◆ INSTRUKSI KERJA A
Pada berita tentang pelepasliaran surili, tuliskan kembali bagian yang dibuka dengan kata-kata "Pagi itu Lala" dan ditutup dengan "tiba dengan perahu.". Ganti "perahu" dengan "rakit".
◆ INSTRUKSI KERJA B
Ringkaslah berita tentang pelepasliaran surili di Situ Patengan dalam dua kalimat.
◆ INSTRUKSI KERJA C
Lanjutkan berita tentang pelepasliaran surili di Situ Patengan mulai dari kalimat terakhirnya.

◆ TEKS HASIL EKSTRAKSI

============================================================

ENCEP SUKONTRA
Kabut masih menyelimuti sebagian Situ Patengan, Rabu (07/09/2016) pagi. Di satu sisi danau Bandung Selatan tersebut, sebuah spanduk membentang bertuliskan “Save Surili” berdampingan dengan tulisan bahasa Sunda “Nyaah ka Surili.”
Tak jauh dari spanduk terdapat kandang besar berisi dua ekor Surili yang bergerak ke sana ke mari. Sepasang primata dengan nama latin Presbytis comate itu diberi nama Lala dan Lili, sesuai nama maskot Pekan Olahraga Nasional (PON) XIX/2016 Jawa Barat.
Pagi itu Lala dan Lili menghadapi detik-detik pelepasliarannya di cagar alam Situ Patengan. Pelepasan ini menjadi bagian seremoni PON yang akan dihelat 17 September nanti. Sekitar pukul 07.30 WIB, rombongan Gubernur Jawa Barat, Ahmad Heryawan, tiba dengan perahu.
Gubernur yang akrab disapa Aher itu menepi di depan tali yang membentang ke pintu kandang Surili. Aher yang juga Ketua Umum PON XIX/2016 Jawa Barat menarik tali tersebut, pintu kandang pun terbuka.
Tidak lama kemudian si Lala dan Lili keluar kandang menuju pohon rindang. Keduanya sempat mengitari kandang, tampak ragu menuju alam bebas.
Menurut Aher penyelenggaraan PON di Jawa Barat harus bernilai lebih dari sekadar pertandingan olahraga. Pelepasliaran sepasang surili ini adalah bukti salah satu nilai lebih PON di Jawa Barat yakni membawa nilai budaya sekaligus pelestarian alam.
“Momentum PON ini kan tidak semata-mata olahraga. Saat bersamaan, juga harus bernilai budaya, bernilai lingkungan, dan bernilai pelestarian,” kata Aher usai melepasliarkan Lala dan Lili.
Tantangan berikutnya adalah upaya bertahan hidup surili di alam liar. Satwa langka yang menjadi maskot PON XIX/2016 ini masih menjadi hewan buruan. Kini Lala dan Lili telah menjadi penghuni baru kawasan Cagar Alam Situ Patengan, Kabupaten Bandung. Dengan keterlibatan masyarakat sekitar, masa depan Lala dan Lili kemungkinan besar akan baik.

============================================================

◆ DATA UNTUK DITINJAU
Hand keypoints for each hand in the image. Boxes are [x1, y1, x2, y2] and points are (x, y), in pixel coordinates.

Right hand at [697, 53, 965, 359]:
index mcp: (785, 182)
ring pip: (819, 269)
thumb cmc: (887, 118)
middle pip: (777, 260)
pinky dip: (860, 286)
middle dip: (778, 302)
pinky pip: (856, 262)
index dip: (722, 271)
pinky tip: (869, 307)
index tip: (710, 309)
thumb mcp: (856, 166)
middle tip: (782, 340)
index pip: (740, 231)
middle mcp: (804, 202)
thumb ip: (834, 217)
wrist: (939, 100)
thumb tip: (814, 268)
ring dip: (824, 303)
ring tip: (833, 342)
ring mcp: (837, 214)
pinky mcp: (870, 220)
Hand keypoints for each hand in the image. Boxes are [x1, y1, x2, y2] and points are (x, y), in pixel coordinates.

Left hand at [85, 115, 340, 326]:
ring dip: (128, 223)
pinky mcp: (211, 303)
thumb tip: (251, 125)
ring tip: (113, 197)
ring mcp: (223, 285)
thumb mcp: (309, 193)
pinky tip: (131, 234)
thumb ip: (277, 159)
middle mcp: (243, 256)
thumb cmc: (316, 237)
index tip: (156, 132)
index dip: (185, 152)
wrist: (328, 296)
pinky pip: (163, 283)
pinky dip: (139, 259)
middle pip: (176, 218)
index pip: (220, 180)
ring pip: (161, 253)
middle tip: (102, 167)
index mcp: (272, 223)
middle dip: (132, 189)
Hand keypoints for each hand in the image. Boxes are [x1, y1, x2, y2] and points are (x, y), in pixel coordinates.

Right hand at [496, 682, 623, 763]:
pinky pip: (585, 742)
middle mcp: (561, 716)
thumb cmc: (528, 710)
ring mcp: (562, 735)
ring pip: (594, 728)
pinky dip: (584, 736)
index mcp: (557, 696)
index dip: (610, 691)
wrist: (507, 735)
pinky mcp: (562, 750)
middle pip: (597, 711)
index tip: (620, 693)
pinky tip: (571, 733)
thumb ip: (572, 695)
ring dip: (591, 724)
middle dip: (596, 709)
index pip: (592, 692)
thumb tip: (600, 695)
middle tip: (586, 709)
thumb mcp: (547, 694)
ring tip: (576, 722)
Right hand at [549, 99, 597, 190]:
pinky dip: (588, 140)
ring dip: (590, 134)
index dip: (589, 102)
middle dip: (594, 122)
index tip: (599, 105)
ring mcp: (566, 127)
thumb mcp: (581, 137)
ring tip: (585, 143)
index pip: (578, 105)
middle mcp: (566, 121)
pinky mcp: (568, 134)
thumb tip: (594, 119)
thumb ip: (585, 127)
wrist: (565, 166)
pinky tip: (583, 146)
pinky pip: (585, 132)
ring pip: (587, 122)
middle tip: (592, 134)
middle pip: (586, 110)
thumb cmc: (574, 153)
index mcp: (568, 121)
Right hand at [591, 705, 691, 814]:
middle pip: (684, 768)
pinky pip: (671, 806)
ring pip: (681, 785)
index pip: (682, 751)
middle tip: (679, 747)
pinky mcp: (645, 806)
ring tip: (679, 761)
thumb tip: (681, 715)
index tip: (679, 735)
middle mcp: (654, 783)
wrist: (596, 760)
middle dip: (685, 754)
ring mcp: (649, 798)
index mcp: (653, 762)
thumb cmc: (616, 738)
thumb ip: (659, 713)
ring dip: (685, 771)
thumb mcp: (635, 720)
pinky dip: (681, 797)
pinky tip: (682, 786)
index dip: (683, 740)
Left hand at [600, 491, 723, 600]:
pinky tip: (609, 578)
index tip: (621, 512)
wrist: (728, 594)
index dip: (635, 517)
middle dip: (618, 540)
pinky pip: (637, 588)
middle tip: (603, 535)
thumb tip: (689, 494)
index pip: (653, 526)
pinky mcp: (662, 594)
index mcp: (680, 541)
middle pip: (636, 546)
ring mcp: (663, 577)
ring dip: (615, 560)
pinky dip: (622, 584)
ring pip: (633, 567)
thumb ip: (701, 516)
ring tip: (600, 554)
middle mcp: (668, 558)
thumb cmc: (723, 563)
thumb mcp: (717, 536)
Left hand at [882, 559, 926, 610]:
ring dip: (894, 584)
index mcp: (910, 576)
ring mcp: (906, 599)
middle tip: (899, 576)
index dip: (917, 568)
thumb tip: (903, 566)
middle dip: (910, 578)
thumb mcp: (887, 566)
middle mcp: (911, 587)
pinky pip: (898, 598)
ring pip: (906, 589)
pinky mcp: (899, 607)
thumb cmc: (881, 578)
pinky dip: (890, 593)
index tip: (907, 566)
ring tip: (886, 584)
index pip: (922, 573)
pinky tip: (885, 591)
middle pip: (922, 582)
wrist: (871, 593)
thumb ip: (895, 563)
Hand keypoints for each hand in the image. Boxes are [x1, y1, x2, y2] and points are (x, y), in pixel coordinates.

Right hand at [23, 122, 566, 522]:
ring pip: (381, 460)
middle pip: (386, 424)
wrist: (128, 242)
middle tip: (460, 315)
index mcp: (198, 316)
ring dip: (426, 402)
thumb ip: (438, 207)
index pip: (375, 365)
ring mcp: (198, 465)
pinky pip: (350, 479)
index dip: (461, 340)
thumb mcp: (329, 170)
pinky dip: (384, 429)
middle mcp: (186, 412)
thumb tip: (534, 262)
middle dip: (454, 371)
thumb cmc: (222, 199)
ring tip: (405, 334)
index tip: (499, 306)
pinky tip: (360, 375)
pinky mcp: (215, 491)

============================================================

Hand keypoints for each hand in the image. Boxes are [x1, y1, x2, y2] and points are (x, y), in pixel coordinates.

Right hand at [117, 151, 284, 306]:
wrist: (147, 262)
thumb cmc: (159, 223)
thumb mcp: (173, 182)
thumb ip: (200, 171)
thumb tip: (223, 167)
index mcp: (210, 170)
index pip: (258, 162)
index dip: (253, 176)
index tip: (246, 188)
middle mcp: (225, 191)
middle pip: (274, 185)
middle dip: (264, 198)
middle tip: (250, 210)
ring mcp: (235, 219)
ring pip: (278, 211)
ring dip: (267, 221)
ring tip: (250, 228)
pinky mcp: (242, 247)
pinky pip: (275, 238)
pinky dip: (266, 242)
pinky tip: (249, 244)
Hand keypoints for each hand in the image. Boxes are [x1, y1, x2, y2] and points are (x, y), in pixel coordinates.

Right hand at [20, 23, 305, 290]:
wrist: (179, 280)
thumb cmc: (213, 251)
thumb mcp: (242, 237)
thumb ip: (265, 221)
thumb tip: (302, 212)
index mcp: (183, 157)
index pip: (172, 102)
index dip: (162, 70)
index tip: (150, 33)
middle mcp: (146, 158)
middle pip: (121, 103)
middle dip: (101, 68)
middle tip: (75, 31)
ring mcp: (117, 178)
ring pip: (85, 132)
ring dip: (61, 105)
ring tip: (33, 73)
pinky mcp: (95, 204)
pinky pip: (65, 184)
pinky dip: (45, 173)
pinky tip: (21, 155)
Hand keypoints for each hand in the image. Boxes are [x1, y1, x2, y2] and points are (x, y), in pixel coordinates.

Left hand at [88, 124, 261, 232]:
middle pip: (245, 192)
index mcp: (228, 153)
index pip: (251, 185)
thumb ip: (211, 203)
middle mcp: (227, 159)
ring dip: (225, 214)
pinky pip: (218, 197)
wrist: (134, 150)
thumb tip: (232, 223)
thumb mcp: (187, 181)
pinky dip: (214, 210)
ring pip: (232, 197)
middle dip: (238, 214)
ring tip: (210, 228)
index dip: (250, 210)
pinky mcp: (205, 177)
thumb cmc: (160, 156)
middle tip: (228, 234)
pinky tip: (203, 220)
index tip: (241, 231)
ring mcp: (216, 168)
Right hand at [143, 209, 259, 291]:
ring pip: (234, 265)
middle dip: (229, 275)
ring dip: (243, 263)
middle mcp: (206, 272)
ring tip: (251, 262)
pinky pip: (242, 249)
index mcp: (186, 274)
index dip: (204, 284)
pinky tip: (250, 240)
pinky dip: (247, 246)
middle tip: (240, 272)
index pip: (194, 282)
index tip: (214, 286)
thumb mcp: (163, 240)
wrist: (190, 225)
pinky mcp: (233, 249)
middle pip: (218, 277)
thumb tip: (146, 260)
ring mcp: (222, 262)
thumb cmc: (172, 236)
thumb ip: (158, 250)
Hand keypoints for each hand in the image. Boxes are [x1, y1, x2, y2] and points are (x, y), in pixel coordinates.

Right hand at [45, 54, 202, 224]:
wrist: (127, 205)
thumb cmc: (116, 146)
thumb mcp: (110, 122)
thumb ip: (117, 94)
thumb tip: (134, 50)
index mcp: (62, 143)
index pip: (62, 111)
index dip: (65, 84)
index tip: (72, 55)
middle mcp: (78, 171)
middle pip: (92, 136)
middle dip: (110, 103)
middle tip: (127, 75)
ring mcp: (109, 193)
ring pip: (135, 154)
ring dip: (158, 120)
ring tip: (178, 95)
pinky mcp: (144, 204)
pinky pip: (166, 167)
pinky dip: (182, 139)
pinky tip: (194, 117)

============================================================

◆ JAWABAN TUGAS A
Pagi itu Lala dan Lili menghadapi detik-detik pelepasliarannya di cagar alam Situ Patengan. Pelepasan ini menjadi bagian seremoni PON yang akan dihelat 17 September nanti. Sekitar pukul 07.30 WIB, rombongan Gubernur Jawa Barat, Ahmad Heryawan, tiba dengan rakit.

◆ JAWABAN TUGAS B
Pada Rabu (07/09/2016) pagi, Gubernur Jawa Barat Ahmad Heryawan melepasliarkan sepasang surili bernama Lala dan Lili, sesuai nama maskot PON XIX/2016 Jawa Barat, di cagar alam Situ Patengan sebagai bagian seremoni PON. Menurut Aher, PON harus bernilai lebih dari sekadar olahraga, yaitu juga bernilai budaya dan pelestarian alam, sementara tantangan berikutnya adalah kelangsungan hidup surili yang masih menjadi hewan buruan di alam liar.

◆ JAWABAN TUGAS C
Lala dan Lili Lahir di Inggris
Sigit Ibrahim, Koordinator pengasuh satwa dari Pusat Rehabilitasi Aspinall Foundation, menyebutkan Lili dan Lala merupakan Surili jantan dan betina yang didatangkan dari Inggris. Lala adalah surili betina berusia empat tahun dan Lili surili jantan berusia tiga tahun.
“Keduanya hasil hasil anakan yang kemudian dikembalikan ke Indonesia,” kata Sigit Ibrahim, disela pelepasliaran Lili dan Lala.
Pasangan Lala dan Lili menjadi surili pertama yang dilepasliarkan di hutan Situ Patengan. Di cagar alam seluas 85 hektar ini sebelumnya sudah dihuni bangsa monyet liar, yakni 6 kelompok surili dan sekumpulan Lutung jawa.
Pelepasliaran Lili dan Lala diharapkan makin menambah populasi surili yang terancam punah. Sebelum pelepasliaran, Lili dan Lala sempat menjalani rehabilitasi di Pusat Rehabilitasi Aspinall Foundation di kawasan Gunung Patuha, Ciwidey, Kabupaten Bandung, selama sembilan bulan.
Rehabilitasi untuk menumbuhkan insting atau prilaku liar surili yang sangat penting untuk bisa bertahan hidup di alam liar. Di masa rehabilitasi juga ditanamkan pola makan yang baik bagi surili. Suliri adalah hewan pemakan pucuk daun dan buah-buahan.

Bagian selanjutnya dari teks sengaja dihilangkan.